[Texto escolhido]
# # # # # # #
É uma pergunta que qualquer leitor do último número deste jornal pode fazer, baseado no nosso artigo aí publicado. É certo que a quantidade é impressionante, por exemplo, 121 padres só na freguesia de S. Ildefonso (Porto). Os tempos actuais de escassez crescente explicam esta admiração e surpresa.
Quanto à qualidade religiosa, naturalmente variada, até com alguns casos pouco ou nada modelares, não vamos tratar aqui, pois teríamos de a contextualizar com as características e mentalidades da época para podermos apreciar as diversas motivações subjacentes.
Tal quantidade de clero poderia até fazer-nos supor a existência de ”desemprego” no clero, para utilizarmos uma nomenclatura actual do mundo laboral, mas não.
Vamos apresentar alguns casos que mostram como eram precisos tantos padres para as necessidades religiosas da época.
Em 1591 o pároco de Fermedo, P. Manuel Carvalho (1), fechou o contrato com os cónegos da Sé do Porto para estes rezarem”muitas missas”pela sua alma e isto “enquanto durar o mundo”!
# # # # # # #
[Entradas listadas]

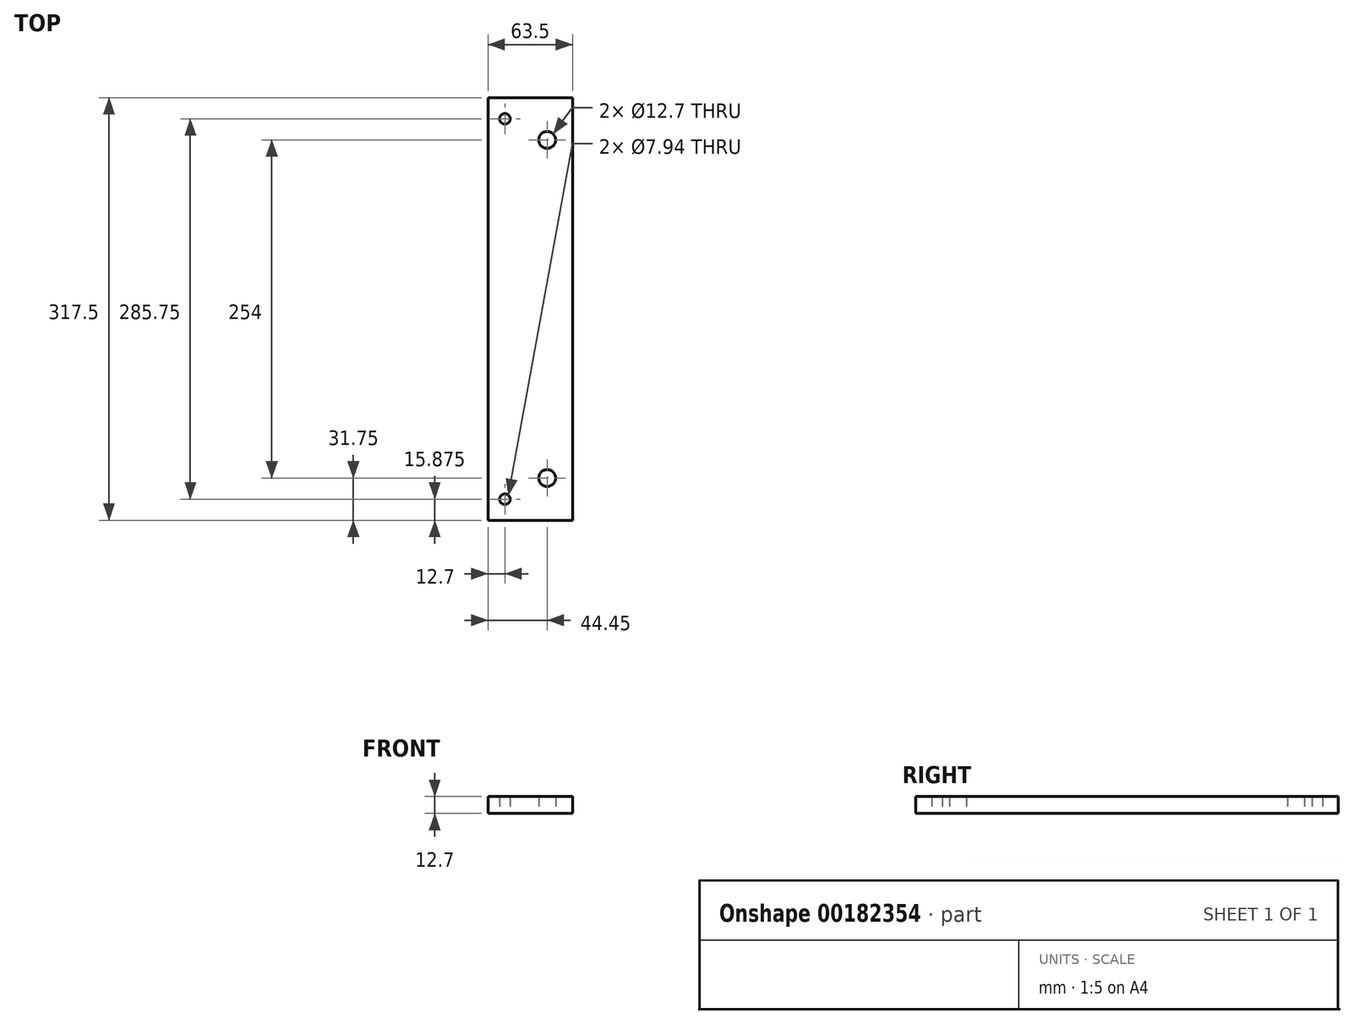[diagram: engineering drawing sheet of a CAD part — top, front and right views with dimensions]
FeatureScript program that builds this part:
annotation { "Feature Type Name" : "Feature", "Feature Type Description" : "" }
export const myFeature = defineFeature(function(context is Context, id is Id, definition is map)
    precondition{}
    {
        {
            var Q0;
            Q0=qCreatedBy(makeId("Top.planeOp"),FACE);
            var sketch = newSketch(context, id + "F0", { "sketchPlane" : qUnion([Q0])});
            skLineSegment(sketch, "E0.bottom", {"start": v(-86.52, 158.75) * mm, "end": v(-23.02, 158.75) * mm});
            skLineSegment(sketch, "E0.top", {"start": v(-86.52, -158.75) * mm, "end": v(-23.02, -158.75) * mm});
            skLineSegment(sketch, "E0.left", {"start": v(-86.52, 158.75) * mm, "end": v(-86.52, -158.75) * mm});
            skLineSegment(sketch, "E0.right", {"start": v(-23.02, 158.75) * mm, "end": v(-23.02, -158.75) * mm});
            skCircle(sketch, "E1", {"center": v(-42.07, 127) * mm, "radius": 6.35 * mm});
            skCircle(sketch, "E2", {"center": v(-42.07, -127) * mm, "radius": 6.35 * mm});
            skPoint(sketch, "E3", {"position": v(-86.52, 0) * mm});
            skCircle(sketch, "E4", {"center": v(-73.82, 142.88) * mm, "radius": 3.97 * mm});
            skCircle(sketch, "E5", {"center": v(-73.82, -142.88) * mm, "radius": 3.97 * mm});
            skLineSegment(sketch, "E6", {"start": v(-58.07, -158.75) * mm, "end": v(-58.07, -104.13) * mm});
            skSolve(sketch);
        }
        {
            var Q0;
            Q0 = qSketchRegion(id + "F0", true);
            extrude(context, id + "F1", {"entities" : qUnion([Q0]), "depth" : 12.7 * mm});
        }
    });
# # # # # # #
[Tarefas a realizar]
#1 Reproduza integralmente o texto sobre o clero, sem lhe alterar nada.
#2 Organize numa lista numerada apenas as linhas dos registos que vão do início até à linha que contém "Q0 = qSketchRegion(id", ambas incluídas, e deixe de fora as linhas em branco. Não inclua as imagens na resposta.
O texto e os registos não têm qualquer relação entre si.

[Respostas por tarefa]
#1
É uma pergunta que qualquer leitor do último número deste jornal pode fazer, baseado no nosso artigo aí publicado. É certo que a quantidade é impressionante, por exemplo, 121 padres só na freguesia de S. Ildefonso (Porto). Os tempos actuais de escassez crescente explicam esta admiração e surpresa.
Quanto à qualidade religiosa, naturalmente variada, até com alguns casos pouco ou nada modelares, não vamos tratar aqui, pois teríamos de a contextualizar com as características e mentalidades da época para podermos apreciar as diversas motivações subjacentes.
Tal quantidade de clero poderia até fazer-nos supor a existência de ”desemprego” no clero, para utilizarmos uma nomenclatura actual do mundo laboral, mas não.
Vamos apresentar alguns casos que mostram como eram precisos tantos padres para as necessidades religiosas da época.
Em 1591 o pároco de Fermedo, P. Manuel Carvalho (1), fechou o contrato com os cónegos da Sé do Porto para estes rezarem”muitas missas”pela sua alma e isto “enquanto durar o mundo”!

#2
1. [diagram: engineering drawing sheet of a CAD part — top, front and right views with dimensions]
2. FeatureScript program that builds this part:
3. annotation { "Feature Type Name" : "Feature", "Feature Type Description" : "" }
4. export const myFeature = defineFeature(function(context is Context, id is Id, definition is map)
5.     precondition{}
6.     {
7.         {
8.             var Q0;
9.             Q0=qCreatedBy(makeId("Top.planeOp"),FACE);
10.             var sketch = newSketch(context, id + "F0", { "sketchPlane" : qUnion([Q0])});
11.             skLineSegment(sketch, "E0.bottom", {"start": v(-86.52, 158.75) * mm, "end": v(-23.02, 158.75) * mm});
12.             skLineSegment(sketch, "E0.top", {"start": v(-86.52, -158.75) * mm, "end": v(-23.02, -158.75) * mm});
13.             skLineSegment(sketch, "E0.left", {"start": v(-86.52, 158.75) * mm, "end": v(-86.52, -158.75) * mm});
14.             skLineSegment(sketch, "E0.right", {"start": v(-23.02, 158.75) * mm, "end": v(-23.02, -158.75) * mm});
15.             skCircle(sketch, "E1", {"center": v(-42.07, 127) * mm, "radius": 6.35 * mm});
16.             skCircle(sketch, "E2", {"center": v(-42.07, -127) * mm, "radius": 6.35 * mm});
17.             skPoint(sketch, "E3", {"position": v(-86.52, 0) * mm});
18.             skCircle(sketch, "E4", {"center": v(-73.82, 142.88) * mm, "radius": 3.97 * mm});
19.             skCircle(sketch, "E5", {"center": v(-73.82, -142.88) * mm, "radius": 3.97 * mm});
20.             skLineSegment(sketch, "E6", {"start": v(-58.07, -158.75) * mm, "end": v(-58.07, -104.13) * mm});
21.             skSolve(sketch);
22.         }
23.         {
24.             var Q0;
25.             Q0 = qSketchRegion(id + "F0", true);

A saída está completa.